## Work order
Copy out all the lines in the records that include the word "Gerber".

## Available data
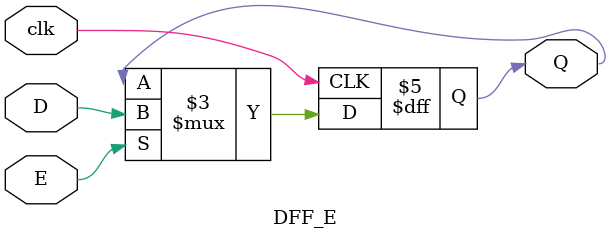
<source format=v>
module DFF_E(D,E,clk,Q);
input D,E,clk;
output reg Q;

always @(posedge clk ) begin
	if (E) begin
	Q=D;
	end
end
endmodule
</source>
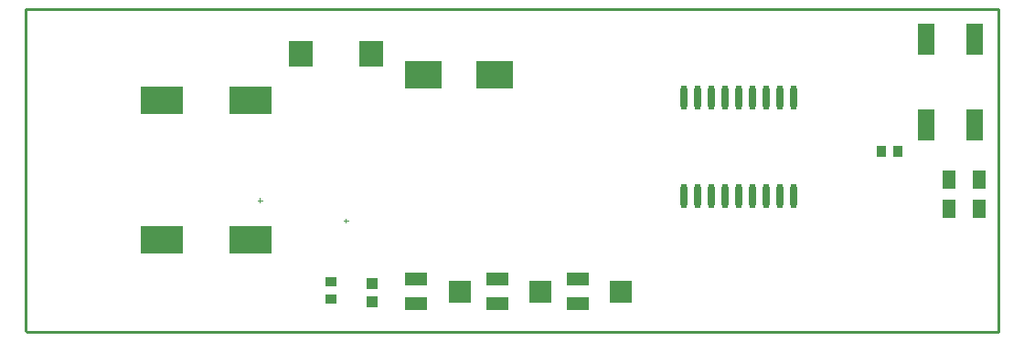
<source format=gtp>
%FSTAX23Y23*%
%MOIN*%
%SFA1B1*%

%IPPOS*%
%ADD11R,0.047200X0.065000*%
%ADD12R,0.059100X0.118100*%
%ADD13O,0.023600X0.090600*%
%ADD14R,0.039400X0.035400*%
%ADD15R,0.035400X0.039400*%
%ADD16R,0.039400X0.039400*%
%ADD17R,0.078700X0.051200*%
%ADD18R,0.078700X0.078700*%
%ADD19R,0.090000X0.094500*%
%ADD20R,0.137800X0.098400*%
%ADD21R,0.157500X0.098400*%
%ADD22C,0.010000*%
%ADD27C,0.003900*%
%LNuzcar-1*%
%LPD*%
G54D11*
X05777Y02786D03*
X05667D03*
X05778Y02682D03*
X05668D03*
G54D12*
X0576Y02987D03*
Y03302D03*
X05583D03*
Y02987D03*
G54D13*
X04699Y02728D03*
X04749D03*
X04799D03*
X04849D03*
X04899D03*
X04949D03*
X04999D03*
X05049D03*
X05099D03*
X04699Y03087D03*
X04749D03*
X04799D03*
X04849D03*
X04899D03*
X04949D03*
X04999D03*
X05049D03*
X05099D03*
G54D14*
X03413Y0235D03*
Y02413D03*
G54D15*
X05482Y0289D03*
X05419D03*
G54D16*
X03563Y02408D03*
Y02341D03*
G54D17*
X04313Y02424D03*
Y02333D03*
X04019Y02424D03*
Y02333D03*
X03725Y02424D03*
Y02333D03*
G54D18*
X0447Y02378D03*
X04177D03*
X03883D03*
G54D19*
X0356Y03248D03*
X03304D03*
G54D20*
X0375Y03172D03*
X0401D03*
G54D21*
X02798Y02567D03*
X0312D03*
X02798Y03077D03*
X0312D03*
G54D22*
X02301Y02234D02*
Y03411D01*
X02304Y02232D02*
X05847D01*
X02301Y03411D02*
X05846D01*
Y02234D02*
Y03411D01*
G54D27*
X0346Y02636D02*
X03476D01*
X03468Y02629D02*
Y02644D01*
X03155Y02704D02*
Y02719D01*
X03148Y02712D02*
X03163D01*
M02*
</source>
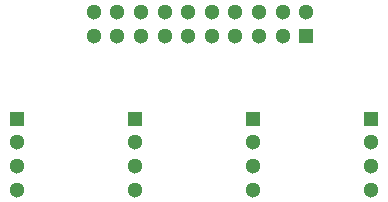
<source format=gts>
G04 (created by PCBNEW (2013-may-18)-stable) date Sun 16 Aug 2015 12:26:19 AM CST*
%MOIN*%
G04 Gerber Fmt 3.4, Leading zero omitted, Abs format*
%FSLAX34Y34*%
G01*
G70*
G90*
G04 APERTURE LIST*
%ADD10C,0.00590551*%
%ADD11R,0.0511811X0.0511811*%
%ADD12C,0.0511811*%
G04 APERTURE END LIST*
G54D10*
G54D11*
X88385Y-61023D03*
G54D12*
X88385Y-61811D03*
X88385Y-62598D03*
X88385Y-63385D03*
G54D11*
X92322Y-61023D03*
G54D12*
X92322Y-61811D03*
X92322Y-62598D03*
X92322Y-63385D03*
G54D11*
X84448Y-61023D03*
G54D12*
X84448Y-61811D03*
X84448Y-62598D03*
X84448Y-63385D03*
G54D11*
X80511Y-61023D03*
G54D12*
X80511Y-61811D03*
X80511Y-62598D03*
X80511Y-63385D03*
G54D11*
X90157Y-58267D03*
G54D12*
X90157Y-57480D03*
X89370Y-58267D03*
X89370Y-57480D03*
X88582Y-58267D03*
X88582Y-57480D03*
X87795Y-58267D03*
X87795Y-57480D03*
X87007Y-58267D03*
X87007Y-57480D03*
X86220Y-58267D03*
X86220Y-57480D03*
X85433Y-58267D03*
X85433Y-57480D03*
X84645Y-58267D03*
X84645Y-57480D03*
X83858Y-58267D03*
X83858Y-57480D03*
X83070Y-58267D03*
X83070Y-57480D03*
M02*

</source>
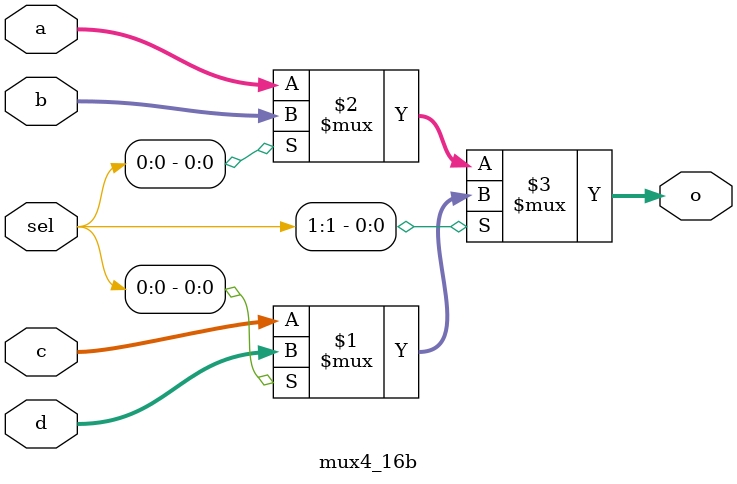
<source format=v>
`timescale 1ns / 1ps
module mux4_16b(
    input [15:0] a,
    input [15:0] b,
    input [15:0] c,
    input [15:0] d,
    input [1:0] sel,
    output [15:0] o
    );

	//00 -> a, 01 -> b, 10 -> c, 11 -> d
	assign o = sel[1] ? (sel[0] ? d : c) : (sel[0] ? b : a);

endmodule

</source>
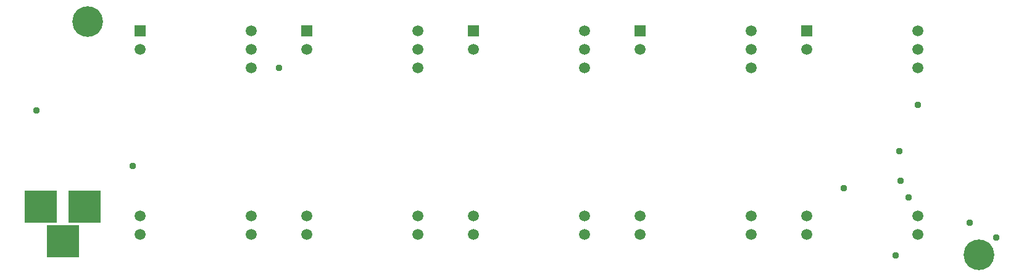
<source format=gbr>
G04 EAGLE Gerber RS-274X export*
G75*
%MOMM*%
%FSLAX34Y34*%
%LPD*%
%INSoldermask Bottom*%
%IPPOS*%
%AMOC8*
5,1,8,0,0,1.08239X$1,22.5*%
G01*
G04 Define Apertures*
%ADD10C,4.203200*%
%ADD11R,1.511200X1.511200*%
%ADD12C,1.511200*%
%ADD13R,4.519194X4.519194*%
%ADD14C,0.959600*%
D10*
X143510Y965200D03*
X1366520Y645160D03*
D11*
X215900Y952500D03*
D12*
X215900Y927100D03*
X215900Y698500D03*
X215900Y673100D03*
X368300Y673100D03*
X368300Y698500D03*
X368300Y901700D03*
X368300Y927100D03*
X368300Y952500D03*
D11*
X444500Y952500D03*
D12*
X444500Y927100D03*
X444500Y698500D03*
X444500Y673100D03*
X596900Y673100D03*
X596900Y698500D03*
X596900Y901700D03*
X596900Y927100D03*
X596900Y952500D03*
D11*
X673100Y952500D03*
D12*
X673100Y927100D03*
X673100Y698500D03*
X673100Y673100D03*
X825500Y673100D03*
X825500Y698500D03*
X825500Y901700D03*
X825500Y927100D03*
X825500Y952500D03*
D11*
X901700Y952500D03*
D12*
X901700Y927100D03*
X901700Y698500D03*
X901700Y673100D03*
X1054100Y673100D03*
X1054100Y698500D03*
X1054100Y901700D03*
X1054100Y927100D03*
X1054100Y952500D03*
D11*
X1130300Y952500D03*
D12*
X1130300Y927100D03*
X1130300Y698500D03*
X1130300Y673100D03*
X1282700Y673100D03*
X1282700Y698500D03*
X1282700Y901700D03*
X1282700Y927100D03*
X1282700Y952500D03*
D13*
X139700Y711200D03*
X109700Y664200D03*
X79700Y711200D03*
D14*
X73632Y843280D03*
X205740Y767080D03*
X406400Y901700D03*
X1270000Y723900D03*
X1259076Y747524D03*
X1181100Y736600D03*
X1257300Y787400D03*
X1282700Y850900D03*
X1390347Y669335D03*
X1252540Y644998D03*
X1353938Y689262D03*
M02*

</source>
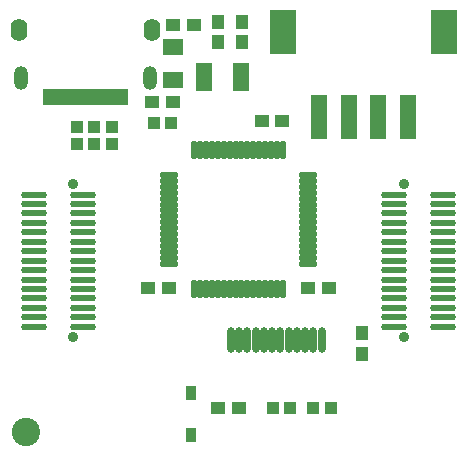
<source format=gbs>
G04*
G04 #@! TF.GenerationSoftware,Altium Limited,Altium Designer,21.2.1 (34)*
G04*
G04 Layer_Color=16711935*
%FSLAX25Y25*%
%MOIN*%
G70*
G04*
G04 #@! TF.SameCoordinates,1518C732-DF2A-4DFD-9B87-9E54171A1C2B*
G04*
G04*
G04 #@! TF.FilePolarity,Negative*
G04*
G01*
G75*
%ADD26R,0.04600X0.04300*%
%ADD27R,0.04147X0.03950*%
%ADD28R,0.04300X0.04600*%
%ADD29R,0.03950X0.04147*%
%ADD35C,0.03556*%
%ADD36C,0.09461*%
%ADD37O,0.05524X0.07493*%
%ADD38O,0.04737X0.07887*%
%ADD58O,0.02375X0.08674*%
%ADD59R,0.05524X0.09461*%
%ADD60O,0.01981X0.06312*%
%ADD61O,0.06312X0.01981*%
%ADD62O,0.08674X0.02178*%
%ADD63R,0.03753X0.04737*%
%ADD64R,0.06706X0.05524*%
%ADD65R,0.01981X0.05400*%
%ADD66R,0.08674X0.14580*%
%ADD67R,0.05524X0.14580*%
D26*
X48524Y55874D02*
D03*
X55424D02*
D03*
X56874Y117706D02*
D03*
X49974D02*
D03*
X56974Y143606D02*
D03*
X63874D02*
D03*
X93374Y111374D02*
D03*
X86474D02*
D03*
X108774Y55874D02*
D03*
X101874D02*
D03*
X78921Y16001D02*
D03*
X72021D02*
D03*
D27*
X36705Y103890D02*
D03*
Y109638D02*
D03*
X24800Y103890D02*
D03*
Y109638D02*
D03*
X30705Y103890D02*
D03*
Y109638D02*
D03*
D28*
X79874Y144606D02*
D03*
Y137706D02*
D03*
X71874Y144606D02*
D03*
Y137706D02*
D03*
X119874Y40774D02*
D03*
Y33874D02*
D03*
D29*
X56248Y110846D02*
D03*
X50500D02*
D03*
X103724Y15846D02*
D03*
X109473D02*
D03*
X90250Y16001D02*
D03*
X95998D02*
D03*
D35*
X133858Y90551D02*
D03*
Y39370D02*
D03*
X23622Y90551D02*
D03*
Y39370D02*
D03*
D36*
X7874Y7874D02*
D03*
D37*
X49800Y141750D02*
D03*
X5706D02*
D03*
D38*
X49300Y126002D02*
D03*
X6206D02*
D03*
D58*
X103724Y38638D02*
D03*
X100969D02*
D03*
X92701D02*
D03*
X95457D02*
D03*
X84433D02*
D03*
X87189D02*
D03*
X76165D02*
D03*
X78921D02*
D03*
X106480D02*
D03*
X98213D02*
D03*
X81677D02*
D03*
X89945D02*
D03*
D59*
X79574Y126106D02*
D03*
X67182D02*
D03*
D60*
X63976Y101969D02*
D03*
X65945D02*
D03*
X67913D02*
D03*
X69882D02*
D03*
X71850D02*
D03*
X73819D02*
D03*
X75787D02*
D03*
X77756D02*
D03*
X79724D02*
D03*
X81693D02*
D03*
X83661D02*
D03*
X85630D02*
D03*
X87598D02*
D03*
X89567D02*
D03*
X91535D02*
D03*
X93504D02*
D03*
Y55512D02*
D03*
X91535D02*
D03*
X89567D02*
D03*
X87598D02*
D03*
X85630D02*
D03*
X83661D02*
D03*
X81693D02*
D03*
X79724D02*
D03*
X77756D02*
D03*
X75787D02*
D03*
X73819D02*
D03*
X71850D02*
D03*
X69882D02*
D03*
X67913D02*
D03*
X65945D02*
D03*
X63976D02*
D03*
D61*
X101969Y93504D02*
D03*
Y91535D02*
D03*
Y89567D02*
D03*
Y87598D02*
D03*
Y85630D02*
D03*
Y83661D02*
D03*
Y81693D02*
D03*
Y79724D02*
D03*
Y77756D02*
D03*
Y75787D02*
D03*
Y73819D02*
D03*
Y71850D02*
D03*
Y69882D02*
D03*
Y67913D02*
D03*
Y65945D02*
D03*
Y63976D02*
D03*
X55512D02*
D03*
Y65945D02*
D03*
Y67913D02*
D03*
Y69882D02*
D03*
Y71850D02*
D03*
Y73819D02*
D03*
Y75787D02*
D03*
Y77756D02*
D03*
Y79724D02*
D03*
Y81693D02*
D03*
Y83661D02*
D03*
Y85630D02*
D03*
Y87598D02*
D03*
Y89567D02*
D03*
Y91535D02*
D03*
Y93504D02*
D03*
D62*
X130512Y42913D02*
D03*
Y46063D02*
D03*
Y49213D02*
D03*
Y52362D02*
D03*
Y55512D02*
D03*
Y58661D02*
D03*
Y61811D02*
D03*
Y64961D02*
D03*
Y68110D02*
D03*
Y71260D02*
D03*
Y74410D02*
D03*
Y77559D02*
D03*
Y80709D02*
D03*
Y83858D02*
D03*
Y87008D02*
D03*
X147047Y42913D02*
D03*
Y46063D02*
D03*
Y49213D02*
D03*
Y52362D02*
D03*
Y55512D02*
D03*
Y58661D02*
D03*
Y61811D02*
D03*
Y64961D02*
D03*
Y68110D02*
D03*
Y71260D02*
D03*
Y74410D02*
D03*
Y77559D02*
D03*
Y80709D02*
D03*
Y83858D02*
D03*
Y87008D02*
D03*
X10433Y42913D02*
D03*
Y46063D02*
D03*
Y49213D02*
D03*
Y52362D02*
D03*
Y55512D02*
D03*
Y58661D02*
D03*
Y61811D02*
D03*
Y64961D02*
D03*
Y68110D02*
D03*
Y71260D02*
D03*
Y74410D02*
D03*
Y77559D02*
D03*
Y80709D02*
D03*
Y83858D02*
D03*
Y87008D02*
D03*
X26969Y42913D02*
D03*
Y46063D02*
D03*
Y49213D02*
D03*
Y52362D02*
D03*
Y55512D02*
D03*
Y58661D02*
D03*
Y61811D02*
D03*
Y64961D02*
D03*
Y68110D02*
D03*
Y71260D02*
D03*
Y74410D02*
D03*
Y77559D02*
D03*
Y80709D02*
D03*
Y83858D02*
D03*
Y87008D02*
D03*
D63*
X62992Y20866D02*
D03*
Y6693D02*
D03*
D64*
X56874Y125094D02*
D03*
Y136118D02*
D03*
D65*
X40942Y119606D02*
D03*
X39761D02*
D03*
X37792D02*
D03*
X36611D02*
D03*
X34642D02*
D03*
X32674D02*
D03*
X30705D02*
D03*
X28737D02*
D03*
X26769D02*
D03*
X24800D02*
D03*
X22832D02*
D03*
X20863D02*
D03*
X18895D02*
D03*
X17714D02*
D03*
X15745D02*
D03*
X14564D02*
D03*
D66*
X93496Y141071D02*
D03*
X147252D02*
D03*
D67*
X105610Y112996D02*
D03*
X115453D02*
D03*
X125295D02*
D03*
X135138D02*
D03*
M02*

</source>
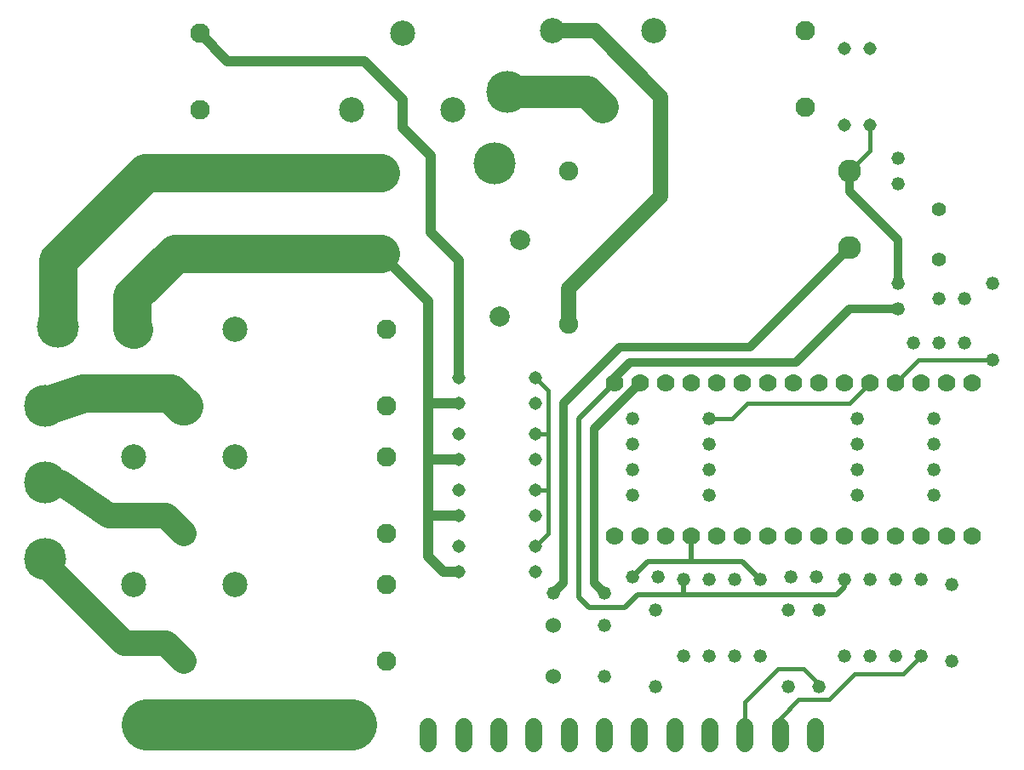
<source format=gtl>
G75*
%MOIN*%
%OFA0B0*%
%FSLAX24Y24*%
%IPPOS*%
%LPD*%
%AMOC8*
5,1,8,0,0,1.08239X$1,22.5*
%
%ADD10C,0.0515*%
%ADD11C,0.1424*%
%ADD12C,0.0984*%
%ADD13C,0.0768*%
%ADD14C,0.0900*%
%ADD15C,0.0750*%
%ADD16C,0.0520*%
%ADD17C,0.1650*%
%ADD18C,0.0650*%
%ADD19C,0.0600*%
%ADD20C,0.0560*%
%ADD21C,0.0700*%
%ADD22C,0.0787*%
%ADD23C,0.0400*%
%ADD24C,0.1500*%
%ADD25C,0.0600*%
%ADD26C,0.1250*%
%ADD27C,0.2000*%
%ADD28C,0.0160*%
%ADD29C,0.0320*%
%ADD30C,0.0200*%
%ADD31C,0.1000*%
D10*
X018800Y008700D03*
X018800Y009700D03*
X018800Y010900D03*
X018800Y011900D03*
X018800Y013100D03*
X018800Y014100D03*
X018800Y015300D03*
X018800Y016300D03*
X021800Y016300D03*
X021800Y015300D03*
X021800Y014100D03*
X021800Y013100D03*
X021800Y011900D03*
X021800Y010900D03*
X021800Y009700D03*
X021800Y008700D03*
X033900Y026200D03*
X034900Y026200D03*
X034900Y029200D03*
X033900Y029200D03*
D11*
X015714Y024331D03*
X015714Y021181D03*
D12*
X010008Y018188D03*
X008024Y015212D03*
X010008Y013188D03*
X008024Y010212D03*
X010008Y008188D03*
X008024Y005212D03*
X006039Y008188D03*
X006039Y013188D03*
X006039Y018188D03*
X014592Y026812D03*
X016576Y029788D03*
X018561Y026812D03*
X022439Y029888D03*
X024424Y026912D03*
X026408Y029888D03*
D13*
X032361Y029888D03*
X032361Y026912D03*
X015961Y018188D03*
X015961Y015212D03*
X015961Y013188D03*
X015961Y010212D03*
X015961Y008188D03*
X015961Y005212D03*
X008639Y026812D03*
X008639Y029788D03*
D14*
X034100Y024400D03*
X034100Y021400D03*
D15*
X023100Y018400D03*
X023100Y024400D03*
D16*
X025600Y014700D03*
X025600Y013700D03*
X025600Y012700D03*
X025600Y011700D03*
X028600Y011700D03*
X028600Y012700D03*
X028600Y013700D03*
X028600Y014700D03*
X034400Y014700D03*
X034400Y013700D03*
X034400Y012700D03*
X034400Y011700D03*
X037400Y011700D03*
X037400Y012700D03*
X037400Y013700D03*
X037400Y014700D03*
X039700Y017000D03*
X038600Y017650D03*
X037600Y017650D03*
X036600Y017650D03*
X036000Y019000D03*
X037600Y019400D03*
X038600Y019400D03*
X039700Y020000D03*
X036000Y020000D03*
X036000Y023900D03*
X036000Y024900D03*
X032800Y008500D03*
X033900Y008400D03*
X034900Y008400D03*
X035900Y008400D03*
X036900Y008400D03*
X038100Y008200D03*
X036900Y005400D03*
X035900Y005400D03*
X034900Y005400D03*
X033900Y005400D03*
X032900Y004200D03*
X031700Y004200D03*
X030600Y005400D03*
X029600Y005400D03*
X028600Y005400D03*
X027600Y005400D03*
X026500Y004200D03*
X024500Y004600D03*
X024500Y006600D03*
X024500Y007850D03*
X025600Y008500D03*
X026600Y008500D03*
X027600Y008400D03*
X028600Y008400D03*
X029600Y008400D03*
X030600Y008400D03*
X031800Y008500D03*
X031700Y007200D03*
X032900Y007200D03*
X038100Y005200D03*
X026500Y007200D03*
X022500Y007850D03*
D17*
X006600Y002700D03*
X008600Y002700D03*
X010600Y002700D03*
X012600Y002700D03*
X014600Y002700D03*
X002600Y009200D03*
X002600Y012200D03*
X002600Y015200D03*
X003100Y018300D03*
X020200Y024700D03*
X020700Y027500D03*
D18*
X020356Y002625D02*
X020356Y001975D01*
X018978Y001975D02*
X018978Y002625D01*
X017600Y002625D02*
X017600Y001975D01*
X021734Y001975D02*
X021734Y002625D01*
X023112Y002625D02*
X023112Y001975D01*
X024490Y001975D02*
X024490Y002625D01*
X025868Y002625D02*
X025868Y001975D01*
X027246Y001975D02*
X027246Y002625D01*
X028624Y002625D02*
X028624Y001975D01*
X030002Y001975D02*
X030002Y002625D01*
X031380Y002625D02*
X031380Y001975D01*
X032757Y001975D02*
X032757Y002625D01*
D19*
X022500Y004600D03*
X022500Y006600D03*
D20*
X037600Y020916D03*
X037600Y022884D03*
D21*
X037900Y016100D03*
X036900Y016100D03*
X035900Y016100D03*
X034900Y016100D03*
X033900Y016100D03*
X032900Y016100D03*
X031900Y016100D03*
X030900Y016100D03*
X029900Y016100D03*
X028900Y016100D03*
X027900Y016100D03*
X026900Y016100D03*
X025900Y016100D03*
X024900Y016100D03*
X024900Y010100D03*
X025900Y010100D03*
X026900Y010100D03*
X027900Y010100D03*
X028900Y010100D03*
X029900Y010100D03*
X030900Y010100D03*
X031900Y010100D03*
X032900Y010100D03*
X033900Y010100D03*
X034900Y010100D03*
X035900Y010100D03*
X036900Y010100D03*
X037900Y010100D03*
X038900Y010100D03*
X038900Y016100D03*
D22*
X021200Y021700D03*
X020400Y018700D03*
D23*
X017600Y019295D02*
X015714Y021181D01*
X017700Y022000D02*
X018800Y020900D01*
X018800Y016300D01*
X018800Y015300D02*
X017600Y015300D01*
X017600Y013100D01*
X018800Y013100D01*
X017600Y013100D02*
X017600Y010900D01*
X018800Y010900D01*
X017600Y010900D02*
X017600Y009300D01*
X018200Y008700D01*
X018800Y008700D01*
X017600Y015300D02*
X017600Y019295D01*
X017700Y022000D02*
X017700Y025000D01*
X016600Y026100D01*
X016600Y027200D01*
X015100Y028700D01*
X009728Y028700D01*
X008639Y029788D01*
D24*
X006531Y024331D02*
X003100Y020900D01*
X003100Y018300D01*
X006000Y018228D02*
X006039Y018188D01*
X006000Y018228D02*
X006000Y019500D01*
X007681Y021181D01*
X015714Y021181D01*
X015714Y024331D02*
X006531Y024331D01*
X007500Y015700D02*
X004100Y015700D01*
X002600Y015200D01*
X007500Y015700D02*
X007988Y015212D01*
X008024Y015212D01*
D25*
X023100Y018400D02*
X023100Y019800D01*
X026700Y023400D01*
X026700Y027300D01*
X024112Y029888D01*
X022439Y029888D01*
D26*
X023835Y027500D02*
X020700Y027500D01*
X023835Y027500D02*
X024424Y026912D01*
D27*
X014600Y002700D02*
X012600Y002700D01*
X010600Y002700D01*
X006600Y002700D01*
D28*
X021800Y009700D02*
X022300Y010200D01*
X022300Y011900D01*
X021800Y011900D01*
X022300Y011900D02*
X022300Y014100D01*
X021800Y014100D01*
X022300Y014100D02*
X022300Y015800D01*
X021800Y016300D01*
X028600Y014700D02*
X029500Y014700D01*
X030100Y015300D01*
X034100Y015300D01*
X034900Y016100D01*
X035900Y016100D02*
X036800Y017000D01*
X039700Y017000D01*
X034100Y024400D02*
X034900Y025200D01*
X034900Y026200D01*
X036900Y005400D02*
X036200Y004700D01*
X034300Y004700D01*
X033300Y003700D01*
X032100Y003700D01*
X031380Y002980D01*
X031380Y002300D01*
X030002Y002300D02*
X030002Y003602D01*
X031300Y004900D01*
X032300Y004900D01*
X032900Y004300D01*
X032900Y004200D01*
D29*
X024500Y007850D02*
X024100Y008250D01*
X024100Y014300D01*
X025900Y016100D01*
X025500Y016900D02*
X024900Y016300D01*
X024900Y016100D01*
X025500Y016900D02*
X032000Y016900D01*
X034100Y019000D01*
X036000Y019000D01*
X036000Y020000D02*
X036000Y021700D01*
X034100Y023600D01*
X034100Y024400D01*
X034100Y021400D02*
X030200Y017500D01*
X025100Y017500D01*
X022900Y015300D01*
X022900Y008250D01*
X022500Y007850D01*
D30*
X023500Y007700D02*
X023900Y007300D01*
X025300Y007300D01*
X025800Y007800D01*
X027600Y007800D01*
X027600Y008400D01*
X027600Y007800D02*
X033600Y007800D01*
X033900Y008100D01*
X033900Y008400D01*
X030600Y008400D02*
X029900Y009100D01*
X027900Y009100D01*
X027900Y010100D01*
X027900Y009100D02*
X026200Y009100D01*
X025600Y008500D01*
X023500Y007700D02*
X023500Y014700D01*
X024900Y016100D01*
D31*
X008024Y010212D02*
X007335Y010900D01*
X005100Y010900D01*
X003200Y012200D01*
X002600Y012200D01*
X002600Y009200D02*
X002600Y009000D01*
X005700Y005900D01*
X007335Y005900D01*
X008024Y005212D01*
M02*

</source>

## Solution for this problem
G04 Gerber Fmt 3.4, Leading zero omitted, Abs format*
G04 EAGLE Gerber RS-274X export*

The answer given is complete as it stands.